After Confuciusornis there is a line of primitive birds that leads directly to modern birds. Included in this diversity from the Mesozoic era are birds like Hesperornis—a four-foot-tall water bird that lived about 70 million years ago in the seaway that bisected North America. Hesperornis could not fly, and it did have teeth. Another particularly interesting animal is Apsaravis, a small, robin-size flying bird from Mongolia. This little animal was an active flyer that undoubtedly flew above the heads and skittered around the feet of its non-avian dinosaur relatives.
But the dominant group of birds that lived during the Mesozoic was the enantiornithines, otherwise known as “opposite birds.” These animals had an extensive distribution and diversity during the age of dinosaurs. Some of them even had teeth, some were probably good flyers, and others more closely resembled ground birds.

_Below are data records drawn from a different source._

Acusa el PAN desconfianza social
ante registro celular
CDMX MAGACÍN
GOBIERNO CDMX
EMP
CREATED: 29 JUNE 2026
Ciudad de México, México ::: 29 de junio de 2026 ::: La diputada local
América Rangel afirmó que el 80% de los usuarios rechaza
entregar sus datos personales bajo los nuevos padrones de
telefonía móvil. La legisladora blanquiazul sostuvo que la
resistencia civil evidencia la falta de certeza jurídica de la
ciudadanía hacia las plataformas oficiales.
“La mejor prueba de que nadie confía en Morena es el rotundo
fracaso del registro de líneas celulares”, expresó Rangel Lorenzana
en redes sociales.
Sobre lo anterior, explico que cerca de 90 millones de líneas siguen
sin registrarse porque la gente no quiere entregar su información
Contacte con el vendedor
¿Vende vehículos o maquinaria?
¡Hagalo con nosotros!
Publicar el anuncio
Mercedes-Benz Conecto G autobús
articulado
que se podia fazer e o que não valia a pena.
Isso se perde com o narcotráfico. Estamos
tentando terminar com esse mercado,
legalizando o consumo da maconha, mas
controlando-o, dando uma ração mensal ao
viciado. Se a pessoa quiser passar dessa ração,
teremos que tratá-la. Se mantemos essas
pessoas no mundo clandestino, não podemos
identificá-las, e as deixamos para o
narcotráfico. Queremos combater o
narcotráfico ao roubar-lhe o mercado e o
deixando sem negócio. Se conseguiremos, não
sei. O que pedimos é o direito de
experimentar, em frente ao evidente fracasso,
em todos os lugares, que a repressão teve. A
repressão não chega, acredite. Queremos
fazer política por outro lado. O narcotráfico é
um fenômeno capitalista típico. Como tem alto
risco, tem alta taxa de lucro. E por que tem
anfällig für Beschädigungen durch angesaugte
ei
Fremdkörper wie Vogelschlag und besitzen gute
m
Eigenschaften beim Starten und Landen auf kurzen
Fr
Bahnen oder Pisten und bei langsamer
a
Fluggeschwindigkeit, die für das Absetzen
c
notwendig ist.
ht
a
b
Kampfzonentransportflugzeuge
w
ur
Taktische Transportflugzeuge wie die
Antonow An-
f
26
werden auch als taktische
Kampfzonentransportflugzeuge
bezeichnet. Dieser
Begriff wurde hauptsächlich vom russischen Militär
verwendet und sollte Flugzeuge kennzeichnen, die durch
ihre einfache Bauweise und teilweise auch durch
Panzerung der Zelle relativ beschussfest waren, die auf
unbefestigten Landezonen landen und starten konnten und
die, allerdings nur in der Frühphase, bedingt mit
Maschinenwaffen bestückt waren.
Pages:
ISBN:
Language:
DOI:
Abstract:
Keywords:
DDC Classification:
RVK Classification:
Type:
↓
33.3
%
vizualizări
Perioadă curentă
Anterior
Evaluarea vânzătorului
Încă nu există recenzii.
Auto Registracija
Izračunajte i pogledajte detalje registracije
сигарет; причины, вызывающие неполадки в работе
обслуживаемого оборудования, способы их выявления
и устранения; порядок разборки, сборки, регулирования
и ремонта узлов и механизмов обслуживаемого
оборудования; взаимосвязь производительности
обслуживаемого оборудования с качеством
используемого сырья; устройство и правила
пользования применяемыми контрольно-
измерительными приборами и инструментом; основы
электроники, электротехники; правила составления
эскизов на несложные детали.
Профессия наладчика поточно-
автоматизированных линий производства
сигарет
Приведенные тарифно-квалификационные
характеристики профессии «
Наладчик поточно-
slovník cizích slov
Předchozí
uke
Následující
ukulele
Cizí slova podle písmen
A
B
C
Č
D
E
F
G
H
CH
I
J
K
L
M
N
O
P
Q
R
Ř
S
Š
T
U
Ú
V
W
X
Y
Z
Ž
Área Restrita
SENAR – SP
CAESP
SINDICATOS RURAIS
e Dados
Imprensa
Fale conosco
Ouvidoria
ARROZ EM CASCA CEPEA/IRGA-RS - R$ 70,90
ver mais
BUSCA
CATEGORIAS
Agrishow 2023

The diversification of the kinds of birds that we see today occurred rather late in bird history. The first representatives of birds that belong to the modern groups are loons, grebes, and similar waterfowl, whose fossils have been found at the end of the Cretaceous, just before the non-avian dinosaurs became extinct.
Archaeopteryx is the most primitive known bird and therefore most primitive known avian dinosaur. The first specimen was discovered in the 1850s, just about the same time that Charles Darwin published On the Origin of Species. This book was one of the most influential ever published in that it laid out the basic principles of evolution by natural selection. Darwin’s book stated that evolution was the great sum of small changes; in this way it predicted that transitional forms would be found between modern species. Archaeopteryx, as was immediately recognized by Thomas Huxley, was just one of these physical links between non-avian dinosaurs and birds. It was a close relative of birds in that it had a wishbone and a reversed first toe on its foot. (This is the toe that allows some birds to perch.) It also had feathers. Some of the feathers were asymmetric, meaning that the front edge of the feather was shorter than the back edge. Such feathers indicate that Archaeopteryx had some capacity for flight. Yet at the same time, it had many characteristics that are more primitive and more like non-avian theropods. For example, Archaeopteryx had a long bony tail similar to dromeosaurs, while in modern birds this tail is shortened and fused into the triangular piece called the pygostyle. Archaeopteryx also had teeth, three separate front fingers, and a breastbone that lacked a keel, like many non-avian theropods (except T. rex and oviraptorids). In modern birds, the teeth are lost, and the three fingers and the crescent-shaped bone in the wrist are all fused into a single bone in the hand.